First, in the opening days of the year, the Judge Advocate General of the Air Force certified United States v. Bowser, 15-0289/AF (CAAFlog case page), to CAAF. Bowser involved sexual assault charges that were dismissed with prejudice after the Government refused to permit an in camera review of the prosecution team’s witness interview notes, and the Air Force CCA’s decision affirming the dismissal helped make the case our #10 military justice story of 2014. In 2015, upon receiving the certification and accompanying brief, CAAF rejected the brief because it failed to address possible controlling or adverse authority, and the court ordered the Government to “file an amended brief addressing the deficiency noted.” It then rejected the certified issue and affirmed the decision of the AFCCA in a summary disposition,
Next, the entire testimony of an alleged victim of sexual assault was stricken in the Army case of United States v. Muwwakkil, 74 M.J. 187 (C.A.A.F. May 28, 2015) (CAAFlog case page), because the Government lost most of the recording of the alleged victim’s testimony during the Article 32 pretrial investigation. The military judge determined that the loss of the recording was not an intentional act but “was certainly negligent and may amount to gross negligence.” 73 M.J. 859, 861 (A. Ct. Crim. App. Aug. 26, 2014) (quoting record). CAAF affirmed the drastic remedy of striking all of the alleged victim’s testimony, applying the Jencks Act (18 U.S.C. § 3500) and the corollary Rule for Courts-Martial 914 with the explanation that “it would be an odd result indeed if the Government ultimately was rewarded for its own negligence.”
Then, a conviction for wrongful use of cocaine was reversed in the Navy case of United States v. Simmermacher, 74 M.J. 196 (C.A.A.F. Jun. 8, 2015) (CAAFlog case page), because the Government failed to preserve the urine sample that was the sole evidence of the appellant’s drug use. CAAF found that such evidence is essential to a fair trial, applying Rule for Courts-Martial 703(f)(2) and rejecting the military judge’s constitutional due process analysis that had denied the appellant relief at trial. The court’s decision left the appellant convicted of only making a false official statement (she denied using drugs), and in an opinion on remand the NMCCA reassessed the sentence to just a one-grade reduction (resulting in the appellant’s restoration to duty with back pay and allowances).

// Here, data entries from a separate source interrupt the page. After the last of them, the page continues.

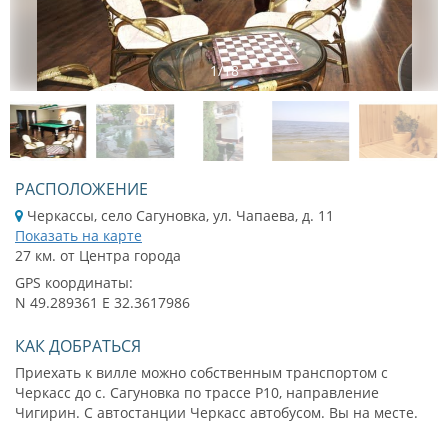
1
/
18
РАСПОЛОЖЕНИЕ
Черкассы, село Сагуновка, ул. Чапаева, д. 11
Показать на карте
27 км. от Центра города
GPS координаты:
N 49.289361 E 32.3617986
КАК ДОБРАТЬСЯ
Приехать к вилле можно собственным транспортом с
Черкасс до с. Сагуновка по трассе Р10, направление
Чигирин. С автостанции Черкасс автобусом. Вы на месте.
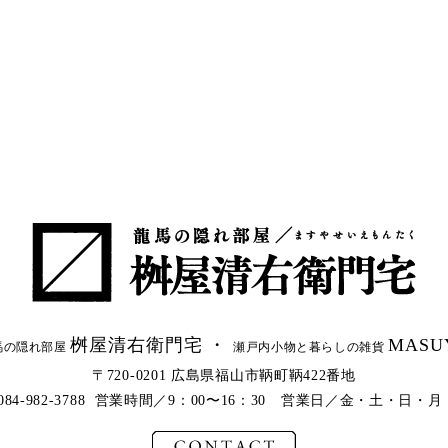
桝屋清右衛門宅 ・
MASU
馬の隠れ部屋
瀬戸内小物と暮らしの雑貨
〒720-0201 広島県福山市鞆町鞆422番地
l.084-982-3788 営業時間／9：00〜16：30 営業日／金・土・日・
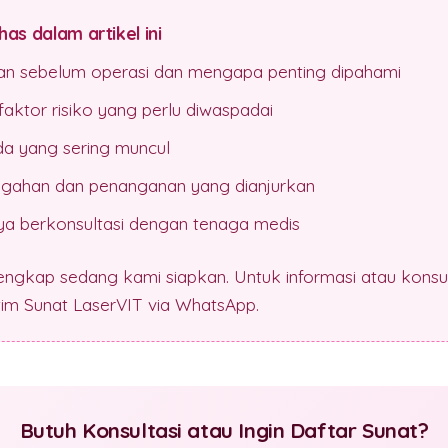
as dalam artikel ini
pan sebelum operasi dan mengapa penting dipahami
aktor risiko yang perlu diwaspadai
da yang sering muncul
gahan dan penanganan yang dianjurkan
a berkonsultasi dengan tenaga medis
lengkap sedang kami siapkan. Untuk informasi atau konsul
 tim Sunat LaserVIT via WhatsApp.
Butuh Konsultasi atau Ingin Daftar Sunat?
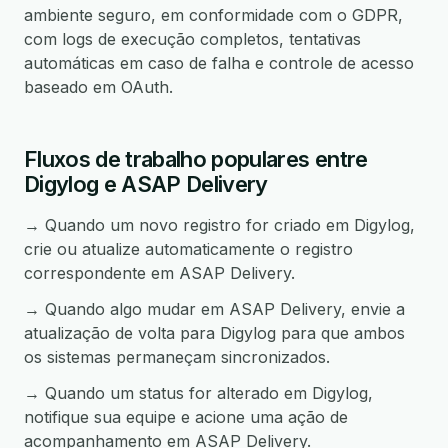
ambiente seguro, em conformidade com o GDPR,
com logs de execução completos, tentativas
automáticas em caso de falha e controle de acesso
baseado em OAuth.
Fluxos de trabalho populares entre
Digylog e ASAP Delivery
→ Quando um novo registro for criado em Digylog,
crie ou atualize automaticamente o registro
correspondente em ASAP Delivery.
→ Quando algo mudar em ASAP Delivery, envie a
atualização de volta para Digylog para que ambos
os sistemas permaneçam sincronizados.
→ Quando um status for alterado em Digylog,
notifique sua equipe e acione uma ação de
acompanhamento em ASAP Delivery.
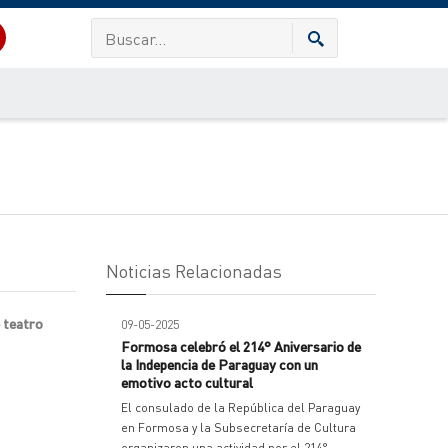
Noticias Relacionadas
e teatro
09-05-2025
Formosa celebró el 214° Aniversario de
la Indepencia de Paraguay con un
emotivo acto cultural
El consulado de la República del Paraguay
en Formosa y la Subsecretaría de Cultura
organizaron una actividad por el 214°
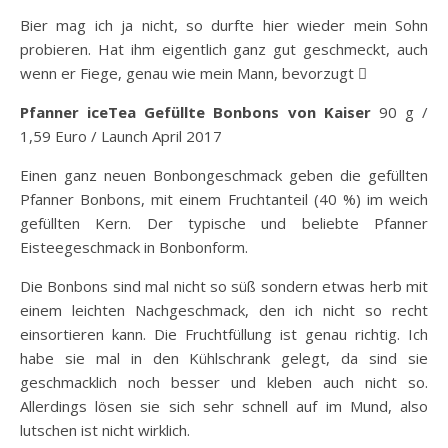
Bier mag ich ja nicht, so durfte hier wieder mein Sohn
probieren. Hat ihm eigentlich ganz gut geschmeckt, auch
wenn er Fiege, genau wie mein Mann, bevorzugt 
Pfanner iceTea Gefüllte Bonbons von Kaiser
90 g /
1,59 Euro / Launch April 2017
Einen ganz neuen Bonbongeschmack geben die gefüllten
Pfanner Bonbons, mit einem Fruchtanteil (40 %) im weich
gefüllten Kern. Der typische und beliebte Pfanner
Eisteegeschmack in Bonbonform.
Die Bonbons sind mal nicht so süß sondern etwas herb mit
einem leichten Nachgeschmack, den ich nicht so recht
einsortieren kann. Die Fruchtfüllung ist genau richtig. Ich
habe sie mal in den Kühlschrank gelegt, da sind sie
geschmacklich noch besser und kleben auch nicht so.
Allerdings lösen sie sich sehr schnell auf im Mund, also
lutschen ist nicht wirklich.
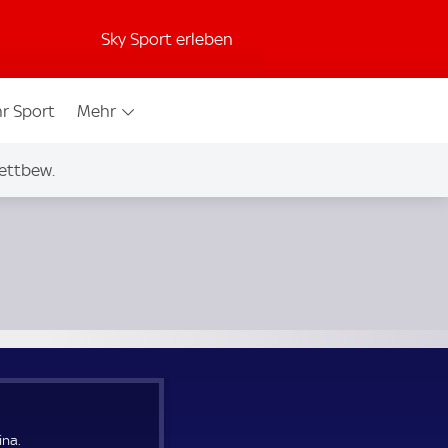
Sky Sport erleben
r Sport
Mehr
ettbew.
ina.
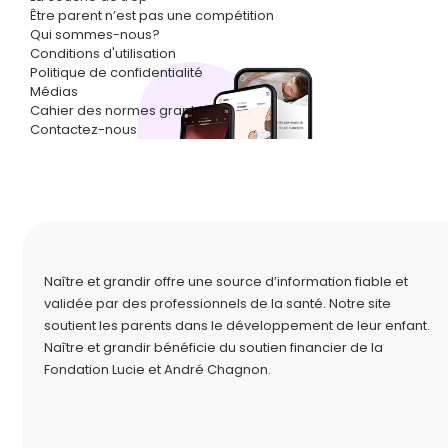
Être parent n’est pas une compétition
Qui sommes-nous?
Conditions d'utilisation
Politique de confidentialité
Médias
Cahier des normes graphiques
Contactez-nous
Naître et grandir offre une source d’information fiable et
validée par des professionnels de la santé. Notre site
soutient les parents dans le développement de leur enfant.
Naître et grandir bénéficie du soutien financier de la
Fondation Lucie et André Chagnon
.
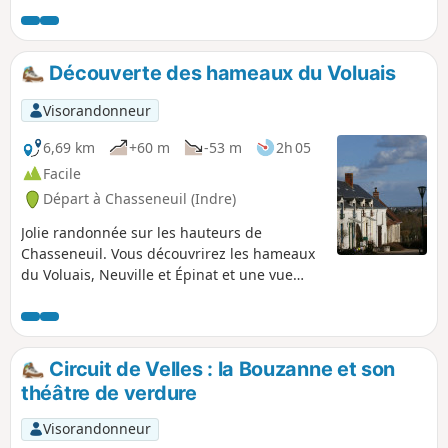
Découverte des hameaux du Voluais
Visorandonneur
6,69 km
+60 m
-53 m
2h 05
Facile
Départ à Chasseneuil (Indre)
Jolie randonnée sur les hauteurs de
Chasseneuil. Vous découvrirez les hameaux
du Voluais, Neuville et Épinat et une vue
magnifique sur les vallées du Bouzanteuil et
de la Creuse.
Circuit de Velles : la Bouzanne et son
théâtre de verdure
Visorandonneur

Following that, the fruits of a search were declared inadmissible as a protective sweep in the Army case of United States v. Keefauver, 74 M.J. 230 (C.A.A.F. Jun. 12, 2015) (CAAFlog case page), because “the Government did not attempt to prove that the searching officer held either such belief [that the areas to be swept harbor one or more individuals and that the individual or individuals pose a danger to the agents or others], nor did it present facts and inferences that would objectively support either such belief.” On remand the ACCA added that the evidence also failed to support a finding that the discovery of the evidence was inevitable, leading to the complete reversal of the appellant’s convictions for wrongfully possessing drug paraphernalia and unregistered weapons on-post, wrongfully possessing marijuana, and child endangerment.
And then CAAF reversed the sexual assault conviction of a reserve Air Force officer in United States v. Nettles, 74 M.J. 289 (C.A.A.F. Jul 6, 2015) (CAAFlog case page), because the Government did not recall him to active duty when it had the opportunity and authorization to do so (resulting in his automatic discharge for failure of promotion in the reserves).
Finally, in its last decision of the September 2014 Term, CAAF found significant flaws in the prosecution’s handling of discovery involving the alleged sexual assault of a child in the Army case of United States v. Stellato, 74 M.J. 473 (C.A.A.F. Aug. 20., 2015) (CAAFlog case page). As a result the court affirmed the military judge’s ruling that dismissed the charges with prejudice.
It is unreasonable to expect absolute perfection from military prosecutors, of course, and there are important lessons that all military justice practitioners must learn from such mistakes. But these high-profile Government bloopers are deserving of special mention and their quantity and seriousness made them our #2 Military Justice Story of 2015.